EXERCISE DETAILS
Copy everything in the listing from the line containing "Why Repair Attempts Fail in" down to the line containing "Is the Gottman Method Too", including both of those lines.

PROVIDED INFORMATION
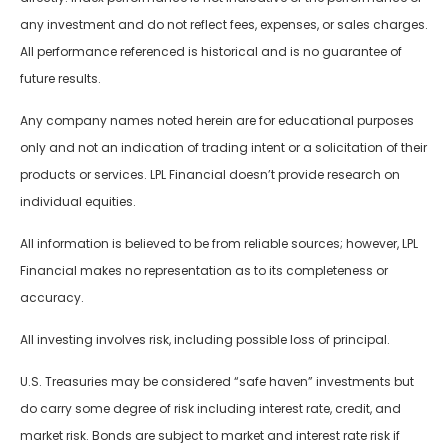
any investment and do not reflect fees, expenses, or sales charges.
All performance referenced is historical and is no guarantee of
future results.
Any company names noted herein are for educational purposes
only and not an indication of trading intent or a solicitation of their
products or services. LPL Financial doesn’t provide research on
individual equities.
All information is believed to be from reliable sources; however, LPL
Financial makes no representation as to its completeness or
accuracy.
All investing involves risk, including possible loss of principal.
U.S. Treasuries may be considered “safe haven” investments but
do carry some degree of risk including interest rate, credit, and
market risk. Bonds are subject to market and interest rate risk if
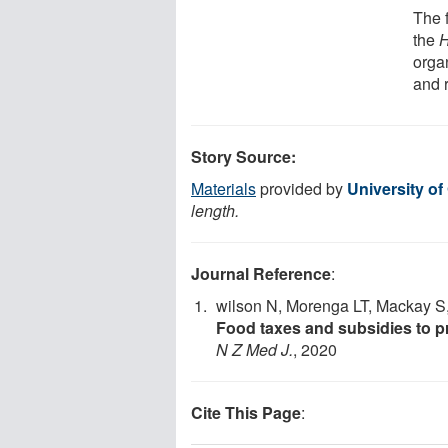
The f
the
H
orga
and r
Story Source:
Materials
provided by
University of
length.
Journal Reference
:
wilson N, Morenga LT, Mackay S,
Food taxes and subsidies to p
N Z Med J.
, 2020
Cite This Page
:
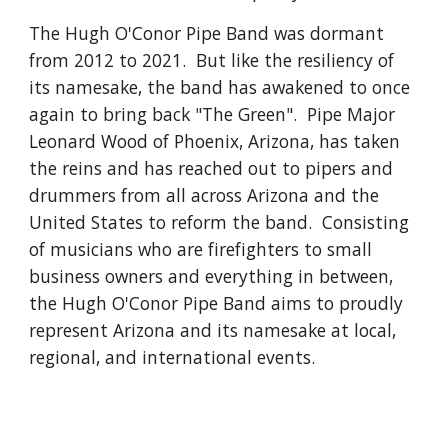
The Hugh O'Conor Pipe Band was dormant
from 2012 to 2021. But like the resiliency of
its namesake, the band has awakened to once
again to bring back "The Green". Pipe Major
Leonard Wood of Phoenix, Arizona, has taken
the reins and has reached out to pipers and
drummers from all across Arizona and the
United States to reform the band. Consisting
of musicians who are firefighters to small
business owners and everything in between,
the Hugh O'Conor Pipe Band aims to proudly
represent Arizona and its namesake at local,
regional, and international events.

...

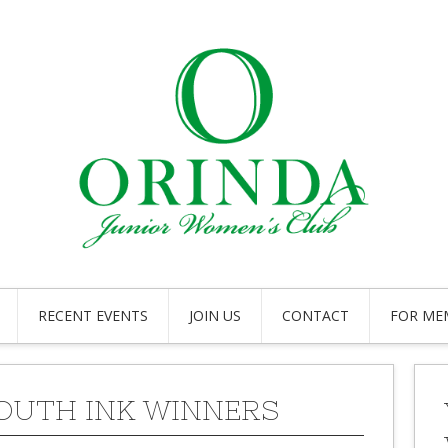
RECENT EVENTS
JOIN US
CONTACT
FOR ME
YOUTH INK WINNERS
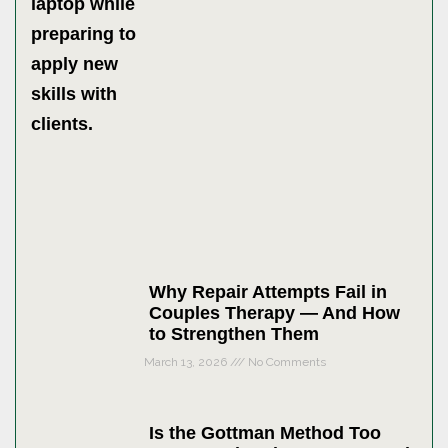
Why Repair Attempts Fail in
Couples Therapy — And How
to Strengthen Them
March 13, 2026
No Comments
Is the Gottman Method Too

* * *

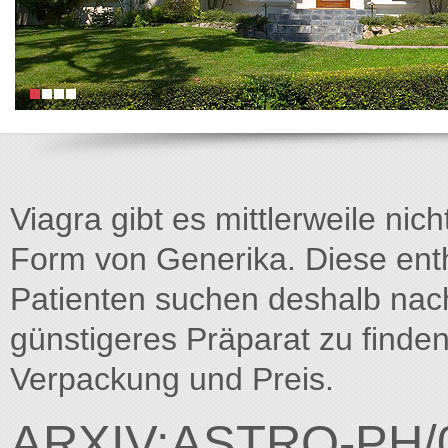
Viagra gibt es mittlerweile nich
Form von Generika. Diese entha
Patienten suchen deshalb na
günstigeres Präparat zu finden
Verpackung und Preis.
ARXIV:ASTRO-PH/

RESULT FOR THIS EXERCISE
Why Repair Attempts Fail in
Couples Therapy — And How
to Strengthen Them
March 13, 2026
No Comments
Is the Gottman Method Too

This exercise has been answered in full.